Les Russes, du moins ceux des hautes classes, ne naissent plus depuis longtemps avec une langue à eux. Ils acquièrent d’abord une langue artificielle, et ce n’est qu’à l’école qu’ils se familiarisent un peu avec le russe. Je sais bien qu’avec de l’assiduité ils peuvent arriver à apprendre ce que j’appellerais le russe « vivant ».

J’ai connu un écrivain russe de quelque réputation, qui, non seulement a appris plus tard le russe qu’il ignorait absolument, étant enfant, mais encore s’est familiarisé avec le moujik russe et a écrit des romans sur les mœurs des paysans. Notre grand Pouschkine, lui aussi, de son propre aveu, dut, en quelque sorte, refaire son éducation avec sa bonne Arina Rodionovna, qui l’initia à la langue et à l’esprit du peuple (et chez nous les mots : langue et peuple sont synonymes, et quelle idée riche et profonde se cache là-dessous !)

Mais on me dira : Qu’importe qu’un enfant ait appris le russe ou le français s’il le sait de cette façon que j’appelle « vivante » ? Eh bien ! je prétends que, pour un Russe, le russe sera toujours plus facile et qu’il faut, dès l’enfance, l’emprunter au peuple, aux bonnes, par exemple, comme le fit Pouschkine. Il est absurde de craindre pour l’enfant le contact du peuple, contre lequel tant de pédagogues mettent en garde les parents. À l’école, ensuite, il ne sera pas mauvais d’apprendre les légendes, les traditions et même le vieux slave d’église. Une fois que l’on saura sa langue maternelle d’une façon « vivante », que l’on aura pris l’habitude de penser dans cette langue, il sera temps de mettre à profit cette prodigieuse facilité qu’ont les Russes à apprendre les langues étrangères. Ce n’est, en effet, qu’après nous être bien pénétrés de la langue maternelle qu’il nous sera possible d’acquérir avec perfection un idiome du dehors. Nous pourrons alors enrichir notre esprit de quelques formes de pensées étrangères et les concilier avec les nôtres.

[Enregistrements conservés]
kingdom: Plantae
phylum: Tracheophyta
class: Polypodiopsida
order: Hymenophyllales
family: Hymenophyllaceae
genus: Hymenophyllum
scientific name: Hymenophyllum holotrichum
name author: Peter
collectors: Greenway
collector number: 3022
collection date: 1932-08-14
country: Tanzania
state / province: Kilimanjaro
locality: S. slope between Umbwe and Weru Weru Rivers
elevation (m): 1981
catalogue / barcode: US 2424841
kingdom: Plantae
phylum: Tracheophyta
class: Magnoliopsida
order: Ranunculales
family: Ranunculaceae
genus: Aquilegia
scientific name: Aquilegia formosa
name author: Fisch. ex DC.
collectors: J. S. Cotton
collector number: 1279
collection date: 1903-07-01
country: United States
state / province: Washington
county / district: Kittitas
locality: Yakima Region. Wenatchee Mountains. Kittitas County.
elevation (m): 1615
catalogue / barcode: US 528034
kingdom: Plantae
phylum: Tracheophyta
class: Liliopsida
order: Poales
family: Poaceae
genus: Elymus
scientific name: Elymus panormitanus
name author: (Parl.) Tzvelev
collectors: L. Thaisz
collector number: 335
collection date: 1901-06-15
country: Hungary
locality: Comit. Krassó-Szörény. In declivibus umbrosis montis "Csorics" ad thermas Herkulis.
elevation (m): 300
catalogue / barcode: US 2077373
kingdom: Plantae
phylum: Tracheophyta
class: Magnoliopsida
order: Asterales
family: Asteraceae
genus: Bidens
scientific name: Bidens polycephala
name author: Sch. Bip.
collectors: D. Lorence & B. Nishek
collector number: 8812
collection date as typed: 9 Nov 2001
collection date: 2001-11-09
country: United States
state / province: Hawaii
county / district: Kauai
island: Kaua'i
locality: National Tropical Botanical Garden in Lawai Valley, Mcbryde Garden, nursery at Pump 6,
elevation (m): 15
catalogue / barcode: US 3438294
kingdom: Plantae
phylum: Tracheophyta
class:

• **CONSIGNE ÉCRITE 1**: D'après le texte de lecture, qui a initié Pouschkine à la langue et à l'esprit du peuple ?
• **CONSIGNE ÉCRITE 2**:
Indiquez si chacune des affirmations suivantes concorde avec le texte de lecture, en répondant par oui ou par non et en citant les mots décisifs de celui-ci.
(a) Les Russes des hautes classes acquièrent d'abord une langue artificielle.
(b) Il convient de tenir l'enfant à l'écart du contact du peuple.
(c) Il est déconseillé d'apprendre le vieux slave d'église à l'école.
• **CONSIGNE ÉCRITE 3**: Reproduisez fidèlement le passage du texte de lecture qui s'ouvre sur les mots contenant « Les Russes, du » et se clôt sur « se cache là-dessous !) ».
Les items n'interviennent en rien dans ce travail.

• **RÉPONSE ATTENDUE 1**: Sa bonne Arina Rodionovna.

• **RÉPONSE ATTENDUE 2**:
(a) Oui : « Ils acquièrent d’abord une langue artificielle ».
(b) Non : « Il est absurde de craindre pour l’enfant le contact du peuple ».
(c) Non : « À l’école, ensuite, il ne sera pas mauvais d’apprendre les légendes, les traditions et même le vieux slave d’église. »

• **RÉPONSE ATTENDUE 3**:
Les Russes, du moins ceux des hautes classes, ne naissent plus depuis longtemps avec une langue à eux. Ils acquièrent d’abord une langue artificielle, et ce n’est qu’à l’école qu’ils se familiarisent un peu avec le russe. Je sais bien qu’avec de l’assiduité ils peuvent arriver à apprendre ce que j’appellerais le russe « vivant ».

J’ai connu un écrivain russe de quelque réputation, qui, non seulement a appris plus tard le russe qu’il ignorait absolument, étant enfant, mais encore s’est familiarisé avec le moujik russe et a écrit des romans sur les mœurs des paysans. Notre grand Pouschkine, lui aussi, de son propre aveu, dut, en quelque sorte, refaire son éducation avec sa bonne Arina Rodionovna, qui l’initia à la langue et à l’esprit du peuple (et chez nous les mots : langue et peuple sont synonymes, et quelle idée riche et profonde se cache là-dessous !)